Who your heroes are says a lot about you
You never hear the names of most of the world’s heroes: the Battle of Britain spitfire pilots, the battlefield doctors and nurses. Do you know anyone who can name even one of the NYC firemen who ran into the World Trade Center?
Moms and Dads, teachers, nurses, blood donors, coaches, mentors, soldiers, cops, volunteers, philanthropists, can all be heroes. But the heroes we know by name stand in for the unsung rest.
There’s a difference between admired and heroic. Oprah and Mrs. Clinton often make the most-admired lists but they’d be the first to tell you that they’re not heroes. Well, maybe Oprah would.
Wondering who my own heroes are, I picked the first 10 names that sprang to mind then arranged them alphabetically:
· Boadicea
· Winston Churchill
· Cincinnatus
· Paul Rusesabagina
· Claus von Stauffenberg
· Chesley B. Sullenberger
· Margaret Thatcher
· Paul Tibbets
· Harriet Tubman
· George Washington
I’d be amazed if one person in a hundred knows who they all are.
Only four were office-holding politicos: Churchill, Cincinnatus (who hated politics), Thatcher and Washington.
Three are women, two are black. Four are Americans, three are from England and there’s one each of African, German and Roman. Most are fairly modern except two who are really old school: Boadicea and Cincinnatus lived about 1,900 and 2,500 years ago, respectively.
At first glance, it is not at all apparent why Cincinnatus, Thatcher and Tibbets would be especially heroic but they are, to me anyway. And to some people both Thatcher and Tibbets are evil and I suppose Progressives would consider Cincinnatus a fool.

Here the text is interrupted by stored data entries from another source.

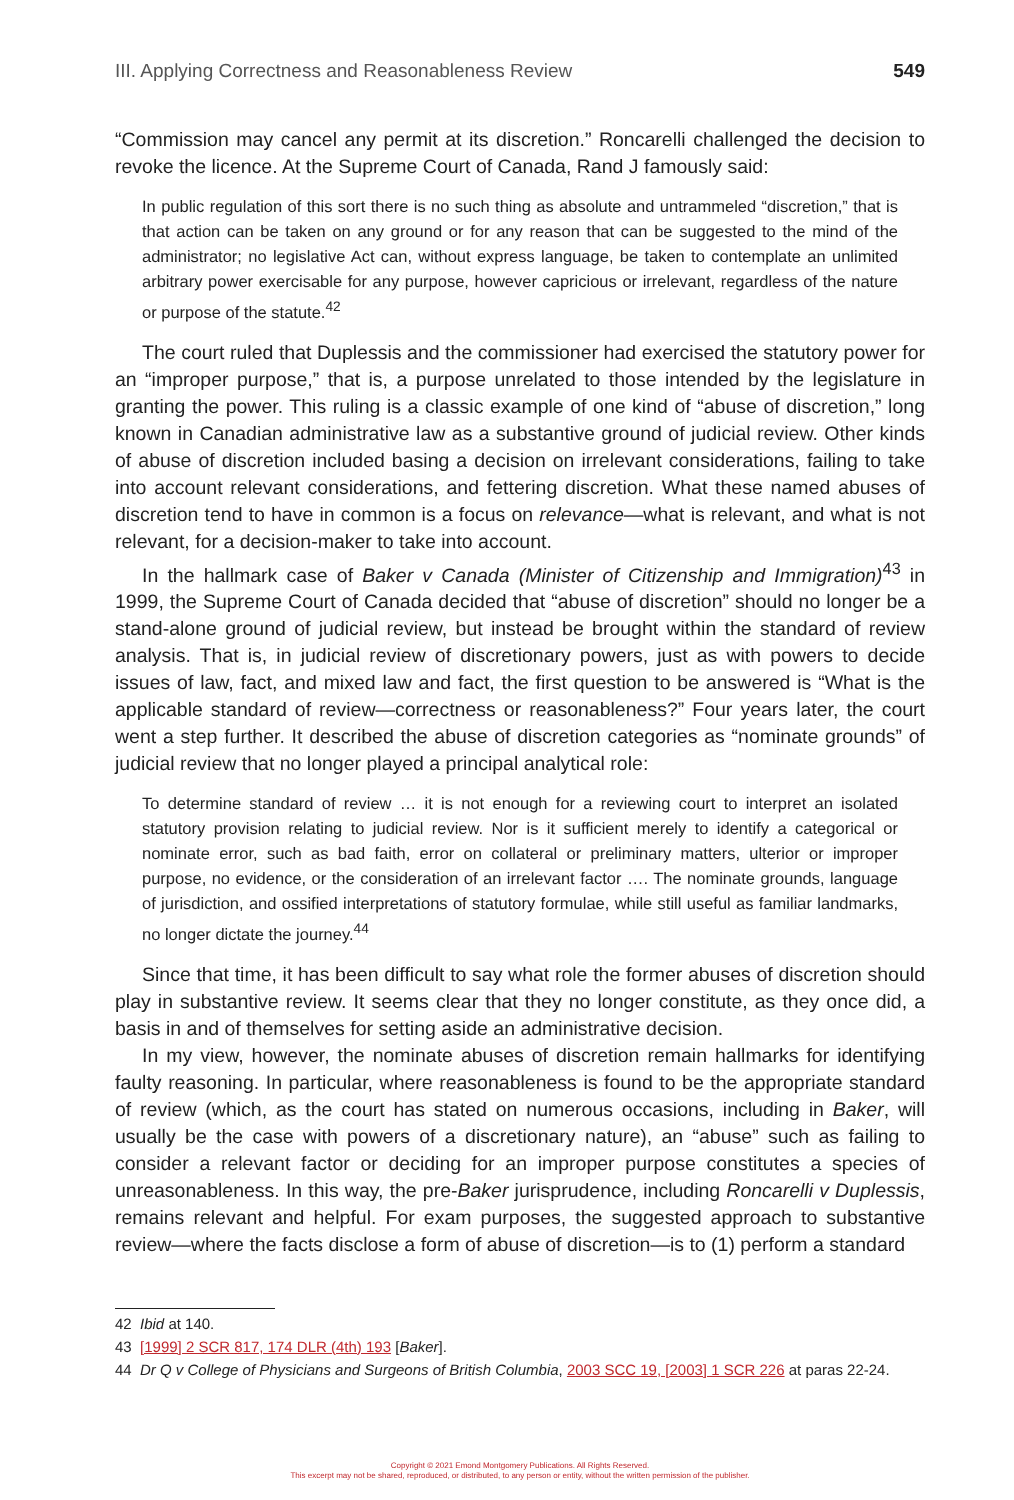III. Applying Correctness and Reasonableness Review 549
“Commission may cancel any permit at its discretion.” Roncarelli challenged the decision to revoke the licence. At the Supreme Court of Canada, Rand J famously said:
In public regulation of this sort there is no such thing as absolute and untrammeled “discretion,” that is that action can be taken on any ground or for any reason that can be suggested to the mind of the administrator; no legislative Act can, without express language, be taken to contemplate an unlimited arbitrary power exercisable for any purpose, however capricious or irrelevant, regardless of the nature or purpose of the statute.<sup>42</sup>
The court ruled that Duplessis and the commissioner had exercised the statutory power for an “improper purpose,” that is, a purpose unrelated to those intended by the legislature in granting the power. This ruling is a classic example of one kind of “abuse of discretion,” long known in Canadian administrative law as a substantive ground of judicial review. Other kinds of abuse of discretion included basing a decision on irrelevant considerations, failing to take into account relevant considerations, and fettering discretion. What these named abuses of discretion tend to have in common is a focus on relevance—what is relevant, and what is not relevant, for a decision-maker to take into account.
In the hallmark case of Baker v Canada (Minister of Citizenship and Immigration)<sup>43</sup> in 1999, the Supreme Court of Canada decided that “abuse of discretion” should no longer be a stand-alone ground of judicial review, but instead be brought within the standard of review analysis. That is, in judicial review of discretionary powers, just as with powers to decide issues of law, fact, and mixed law and fact, the first question to be answered is “What is the applicable standard of review—correctness or reasonableness?” Four years later, the court went a step further. It described the abuse of discretion categories as “nominate grounds” of judicial review that no longer played a principal analytical role:
To determine standard of review … it is not enough for a reviewing court to interpret an isolated statutory provision relating to judicial review. Nor is it sufficient merely to identify a categorical or nominate error, such as bad faith, error on collateral or preliminary matters, ulterior or improper purpose, no evidence, or the consideration of an irrelevant factor …. The nominate grounds, language of jurisdiction, and ossified interpretations of statutory formulae, while still useful as familiar landmarks, no longer dictate the journey.<sup>44</sup>
Since that time, it has been difficult to say what role the former abuses of discretion should play in substantive review. It seems clear that they no longer constitute, as they once did, a basis in and of themselves for setting aside an administrative decision.
In my view, however, the nominate abuses of discretion remain hallmarks for identifying faulty reasoning. In particular, where reasonableness is found to be the appropriate standard of review (which, as the court has stated on numerous occasions, including in Baker, will usually be the case with powers of a discretionary nature), an “abuse” such as failing to consider a relevant factor or deciding for an improper purpose constitutes a species of unreasonableness. In this way, the pre-Baker jurisprudence, including Roncarelli v Duplessis, remains relevant and helpful. For exam purposes, the suggested approach to substantive review—where the facts disclose a form of abuse of discretion—is to (1) perform a standard
42 Ibid at 140.
43 [1999] 2 SCR 817, 174 DLR (4th) 193 [Baker].
44 Dr Q v College of Physicians and Surgeons of British Columbia, 2003 SCC 19, [2003] 1 SCR 226 at paras 22-24.
Copyright © 2021 Emond Montgomery Publications. All Rights Reserved.
This excerpt may not be shared, reproduced, or distributed, to any person or entity, without the written permission of the publisher.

When I made my heroes list, I didn’t have any criteria in mind except a vague sense of something heroic. But when I examined the result, I found that all 10 have a lot of things in common and those things are the criteria my subconscious used to help make the list.
What do my 10 heroes have in common?
Incredible courage for one thing. Leadership, independence of thought, competence, a certain mulishness, vision, confidence, a notable lack of grandstanding, social responsibility in the face of rabid opposition, and the Davy Crockett ability to “Be sure you’re right, then go ahead.” Most of them had terrific senses of humor. There are more just like them but these are the ten who came to mind first and, if you felt like it, you could use them to infer something of my character.
Who’s on your Top 10 list of heroes?
I ask this question occasionally and am no longer surprised to learn that some people don’t have heroes and that an amazing number can’t think of ten of them.
People conjure up names like Jesus, Ghandi, Mandela, Pope John Paul II, Lech Walensa, John Adams, Otto Schindler, Golda Meir, Florence Nightingale, Mother Teresa, Miep Gies, even the great Ignaz Semmelweis, all of whom could fit into my top 25, if my list went that high.
When I hear names like Michael Jordan or LeBron James, one of the Mannings, Ted Williams, I lose interest politely.
Plain old politicians like Obama, Biden, Pelosi, Reid, all the Kennedys, the odious LBJ, both Bushes, and Nixon occasionally get on some lists but they’re not remotely heroes. FDR was a hero of sorts for what he did in WWII and a villain for what he did otherwise. U.S. Grant was hero as a general and a bum as a President.
My blood runs cold when I hear that murderous vermin like Mao, Lenin, Marx (Karl, not Groucho), Castro, Guevera, are on someone’s Top 10 Heroes list.
What does all this have to do with direct marketing? Not much, except … the process of singling out specific people for any reason at all yields surprising results. It’s only after you do the picking that you realize what they all have in common.
In marketing, especially direct marketing, we pick people all the time, the people most likely to buy what we’re selling. They’re called Target Audiences. Collectively, they could be as seemingly different as, oh, Winston Churchill and Harriet Tubman. Only after you gather the names on one list do you realize that Tubman and Churchill are, in all their essentials, almost the same person. In an important way, all 10 of my heroes are very close to being the same person.
If you look at the relevant attributes of the people you most want to reach, every day people, you’ll probably find that as different as they seem, when you look at them all on one list, they’re astonishingly similar.
What’s important is that you’ll know how to talk to them.